LEAN Kaizen for Business Improvement
Originally developed by Toyota, LEAN Kaizen has become synonymous with continuous improvement. Though Kaizen was initially developed for the manufacturing sector, the Kaizen principles have since been adapted for other environments. In the UK for instance, the Kaizen methodology has become increasingly popular with both public and private sector companies as a means of engaging and empowering staff to optimise efficiency and improve the service experience for both staff and customers.
Continuous improvement through LEAN Kaizen does not usually involve throwing money at the problem.
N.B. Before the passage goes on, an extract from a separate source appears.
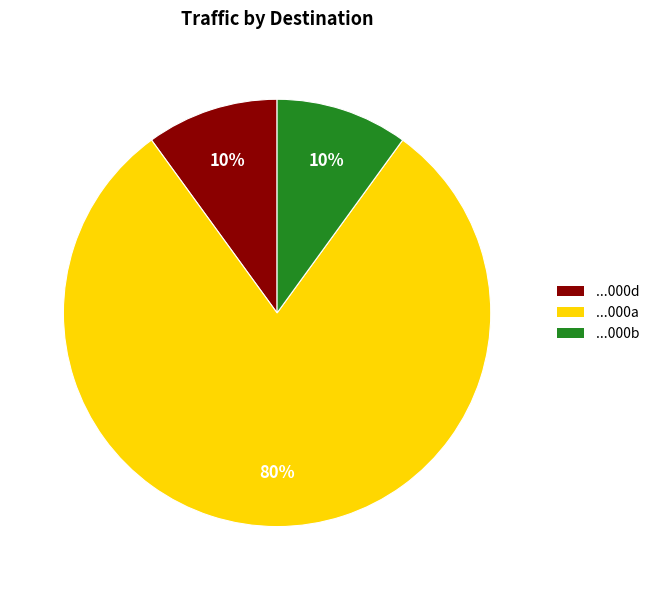

Is the sum of ...000b and ...000d greater than half?

No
Instead, LEAN Kaizen is often about finding ways to do things smarter and eliminating any activities that waste time. The Kaizen way of working is usually readily adopted by staff as Kaizen considers them the owners of the solution, not part of the problem.
Loosely translated from Japanese, ‘Kai’ means “change” while ‘zen’ means “good or better”. Thus, Kaizen, or ‘change for the better’ is focused on identifying opportunities and implementing changes that will result in improvement.
The term “LEAN” was coined more recently by researchers as a means of describing the good practice they witnessed in the Toyota Production System. This use of the term LEAN should not be confused with the term used to describe down-sized organisations.
LEAN Kaizen helps businesses meet the challenge of doing more with the same – or less – resources. This is achieved by focusing on providing the customers with what they want when they want it (pull-based) and eliminating unnecessary steps in achieving that end.

The Kaizen principles of waste reduction, no tolerance for errors, and a customer focus can only be realised through an approach that involves and engages staff across the organisation. Though the initial Kaizen engagement may take place at management level, a LEAN Kaizen implementation actively involving those with hands-on knowledge of the work by means of a Kaizen Blitz event.
The purpose of a Kaizen Blitz event is to train and enable staff to make suggestions and implement decisions to significantly improve their work and the resulting customer experience.
As organisations embark on a LEAN Kaizen journey, ownership of Kaizen projects and initiatives transfers from the Kaizen facilitator to the organisation. The Kaizen Blitz is an excellent tool to accelerate this journey by visibly demonstrating management commitment, involving and engaging the workforce, and experiencing some early wins.